Which lines in the entries below contain the string "imprint", with case counting? Pull out each of those lines in full.

──────

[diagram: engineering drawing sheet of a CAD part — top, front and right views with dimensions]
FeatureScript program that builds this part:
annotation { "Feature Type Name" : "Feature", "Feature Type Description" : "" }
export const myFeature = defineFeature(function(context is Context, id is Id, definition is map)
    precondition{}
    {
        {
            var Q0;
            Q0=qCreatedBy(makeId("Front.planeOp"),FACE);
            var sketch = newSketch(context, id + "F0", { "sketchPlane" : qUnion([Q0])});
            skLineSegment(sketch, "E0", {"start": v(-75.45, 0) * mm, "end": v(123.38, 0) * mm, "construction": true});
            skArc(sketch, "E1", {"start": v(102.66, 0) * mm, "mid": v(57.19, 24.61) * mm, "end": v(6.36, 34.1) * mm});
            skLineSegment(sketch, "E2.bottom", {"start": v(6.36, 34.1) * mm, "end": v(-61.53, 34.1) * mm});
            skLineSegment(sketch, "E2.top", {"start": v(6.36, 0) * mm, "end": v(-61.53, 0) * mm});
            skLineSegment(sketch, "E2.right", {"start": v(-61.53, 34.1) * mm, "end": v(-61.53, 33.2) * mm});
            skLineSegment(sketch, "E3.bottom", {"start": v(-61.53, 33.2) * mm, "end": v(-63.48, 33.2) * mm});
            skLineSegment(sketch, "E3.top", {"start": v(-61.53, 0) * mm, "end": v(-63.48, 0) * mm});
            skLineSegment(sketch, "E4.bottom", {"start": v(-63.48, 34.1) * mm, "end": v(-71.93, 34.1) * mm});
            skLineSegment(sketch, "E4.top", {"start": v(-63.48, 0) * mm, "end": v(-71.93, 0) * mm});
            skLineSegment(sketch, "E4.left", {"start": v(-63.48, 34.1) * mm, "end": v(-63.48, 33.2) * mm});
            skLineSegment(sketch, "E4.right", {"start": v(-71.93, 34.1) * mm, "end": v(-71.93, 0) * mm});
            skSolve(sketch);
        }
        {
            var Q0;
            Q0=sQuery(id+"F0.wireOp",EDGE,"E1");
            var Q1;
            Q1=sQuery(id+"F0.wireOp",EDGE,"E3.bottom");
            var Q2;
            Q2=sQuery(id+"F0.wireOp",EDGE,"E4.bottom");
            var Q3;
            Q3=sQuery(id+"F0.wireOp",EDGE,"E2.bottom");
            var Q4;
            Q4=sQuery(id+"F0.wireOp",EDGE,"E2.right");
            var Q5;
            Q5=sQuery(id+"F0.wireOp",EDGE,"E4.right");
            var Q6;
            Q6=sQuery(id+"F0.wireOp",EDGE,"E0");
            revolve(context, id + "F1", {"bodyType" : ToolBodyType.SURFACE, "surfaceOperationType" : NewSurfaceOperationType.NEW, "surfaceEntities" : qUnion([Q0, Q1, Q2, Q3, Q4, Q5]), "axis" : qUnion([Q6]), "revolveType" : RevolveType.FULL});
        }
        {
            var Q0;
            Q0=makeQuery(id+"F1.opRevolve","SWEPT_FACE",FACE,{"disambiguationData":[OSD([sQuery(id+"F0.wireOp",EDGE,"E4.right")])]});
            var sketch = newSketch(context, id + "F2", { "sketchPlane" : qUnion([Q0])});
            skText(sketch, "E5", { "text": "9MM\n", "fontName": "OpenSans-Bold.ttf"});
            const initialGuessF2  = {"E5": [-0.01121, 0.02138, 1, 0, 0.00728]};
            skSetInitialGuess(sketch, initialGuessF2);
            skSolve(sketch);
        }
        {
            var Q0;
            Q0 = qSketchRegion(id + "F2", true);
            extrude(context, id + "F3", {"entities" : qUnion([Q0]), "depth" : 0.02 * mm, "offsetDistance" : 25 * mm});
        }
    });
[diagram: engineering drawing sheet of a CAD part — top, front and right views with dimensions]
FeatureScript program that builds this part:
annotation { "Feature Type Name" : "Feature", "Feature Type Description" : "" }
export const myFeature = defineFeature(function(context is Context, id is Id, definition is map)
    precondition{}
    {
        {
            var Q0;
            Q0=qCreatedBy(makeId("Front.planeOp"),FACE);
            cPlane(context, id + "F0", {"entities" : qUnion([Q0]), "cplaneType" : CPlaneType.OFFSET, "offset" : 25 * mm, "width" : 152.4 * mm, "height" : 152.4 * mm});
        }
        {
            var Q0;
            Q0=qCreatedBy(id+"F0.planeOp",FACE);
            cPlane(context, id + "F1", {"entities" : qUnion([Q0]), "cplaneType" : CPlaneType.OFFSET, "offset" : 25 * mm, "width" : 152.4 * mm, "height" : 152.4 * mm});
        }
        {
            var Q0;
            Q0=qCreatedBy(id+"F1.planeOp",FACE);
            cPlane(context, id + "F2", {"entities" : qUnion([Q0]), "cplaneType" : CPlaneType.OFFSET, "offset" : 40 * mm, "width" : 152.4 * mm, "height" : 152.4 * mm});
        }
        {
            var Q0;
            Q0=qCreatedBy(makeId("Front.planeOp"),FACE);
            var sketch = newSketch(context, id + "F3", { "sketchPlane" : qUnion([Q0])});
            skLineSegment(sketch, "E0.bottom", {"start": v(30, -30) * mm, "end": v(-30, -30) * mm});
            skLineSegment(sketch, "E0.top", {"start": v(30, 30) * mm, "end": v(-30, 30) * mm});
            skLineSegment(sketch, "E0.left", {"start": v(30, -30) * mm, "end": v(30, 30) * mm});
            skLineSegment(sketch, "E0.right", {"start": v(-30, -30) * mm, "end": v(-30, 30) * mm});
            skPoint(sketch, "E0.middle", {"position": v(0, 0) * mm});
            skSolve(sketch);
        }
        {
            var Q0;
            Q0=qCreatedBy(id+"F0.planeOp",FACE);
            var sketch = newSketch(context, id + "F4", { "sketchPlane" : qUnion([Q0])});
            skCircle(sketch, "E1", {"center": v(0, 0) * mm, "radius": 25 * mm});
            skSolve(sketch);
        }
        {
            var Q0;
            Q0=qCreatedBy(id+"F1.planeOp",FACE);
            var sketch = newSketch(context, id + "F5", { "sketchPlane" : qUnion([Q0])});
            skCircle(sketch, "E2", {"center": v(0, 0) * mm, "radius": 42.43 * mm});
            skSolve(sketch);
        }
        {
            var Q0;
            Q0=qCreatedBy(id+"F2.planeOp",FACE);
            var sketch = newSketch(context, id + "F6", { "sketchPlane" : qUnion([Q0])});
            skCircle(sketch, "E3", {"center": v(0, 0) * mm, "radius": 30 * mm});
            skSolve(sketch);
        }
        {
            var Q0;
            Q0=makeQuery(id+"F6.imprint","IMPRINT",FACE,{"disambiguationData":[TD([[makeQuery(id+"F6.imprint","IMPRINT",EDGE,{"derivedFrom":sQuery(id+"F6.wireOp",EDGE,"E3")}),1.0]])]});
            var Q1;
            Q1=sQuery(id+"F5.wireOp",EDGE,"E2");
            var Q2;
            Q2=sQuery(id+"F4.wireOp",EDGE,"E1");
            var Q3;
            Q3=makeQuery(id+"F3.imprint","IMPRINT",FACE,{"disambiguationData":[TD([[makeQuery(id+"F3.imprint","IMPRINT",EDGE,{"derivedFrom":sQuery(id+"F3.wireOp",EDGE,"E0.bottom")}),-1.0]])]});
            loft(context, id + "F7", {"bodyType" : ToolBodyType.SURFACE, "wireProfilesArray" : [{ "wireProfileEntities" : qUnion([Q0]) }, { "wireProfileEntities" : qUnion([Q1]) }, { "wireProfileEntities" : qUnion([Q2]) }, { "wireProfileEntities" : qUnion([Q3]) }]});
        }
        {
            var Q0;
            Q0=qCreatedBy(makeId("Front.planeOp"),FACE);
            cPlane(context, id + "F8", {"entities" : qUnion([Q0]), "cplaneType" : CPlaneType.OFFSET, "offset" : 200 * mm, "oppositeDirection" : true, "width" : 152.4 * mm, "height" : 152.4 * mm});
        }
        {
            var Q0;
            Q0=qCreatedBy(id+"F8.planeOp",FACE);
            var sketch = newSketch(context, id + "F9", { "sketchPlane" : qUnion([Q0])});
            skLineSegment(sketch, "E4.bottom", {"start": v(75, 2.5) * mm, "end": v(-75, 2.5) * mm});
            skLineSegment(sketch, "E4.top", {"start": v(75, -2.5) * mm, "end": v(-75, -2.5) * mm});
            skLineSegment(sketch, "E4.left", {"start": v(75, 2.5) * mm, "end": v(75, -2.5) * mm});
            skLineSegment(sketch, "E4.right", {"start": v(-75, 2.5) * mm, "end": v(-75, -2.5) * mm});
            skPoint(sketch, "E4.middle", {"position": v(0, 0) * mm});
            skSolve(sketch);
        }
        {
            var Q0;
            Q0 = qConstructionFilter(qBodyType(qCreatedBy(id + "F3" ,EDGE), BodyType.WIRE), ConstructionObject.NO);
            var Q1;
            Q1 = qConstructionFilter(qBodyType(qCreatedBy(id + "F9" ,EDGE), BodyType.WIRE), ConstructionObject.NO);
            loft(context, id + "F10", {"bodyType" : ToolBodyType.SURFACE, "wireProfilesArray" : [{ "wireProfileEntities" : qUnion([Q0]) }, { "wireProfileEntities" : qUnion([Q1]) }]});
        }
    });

──────

_COMPLETE OUTPUT:_
            Q0=makeQuery(id+"F6.imprint","IMPRINT",FACE,{"disambiguationData":[TD([[makeQuery(id+"F6.imprint","IMPRINT",EDGE,{"derivedFrom":sQuery(id+"F6.wireOp",EDGE,"E3")}),1.0]])]});
            Q3=makeQuery(id+"F3.imprint","IMPRINT",FACE,{"disambiguationData":[TD([[makeQuery(id+"F3.imprint","IMPRINT",EDGE,{"derivedFrom":sQuery(id+"F3.wireOp",EDGE,"E0.bottom")}),-1.0]])]});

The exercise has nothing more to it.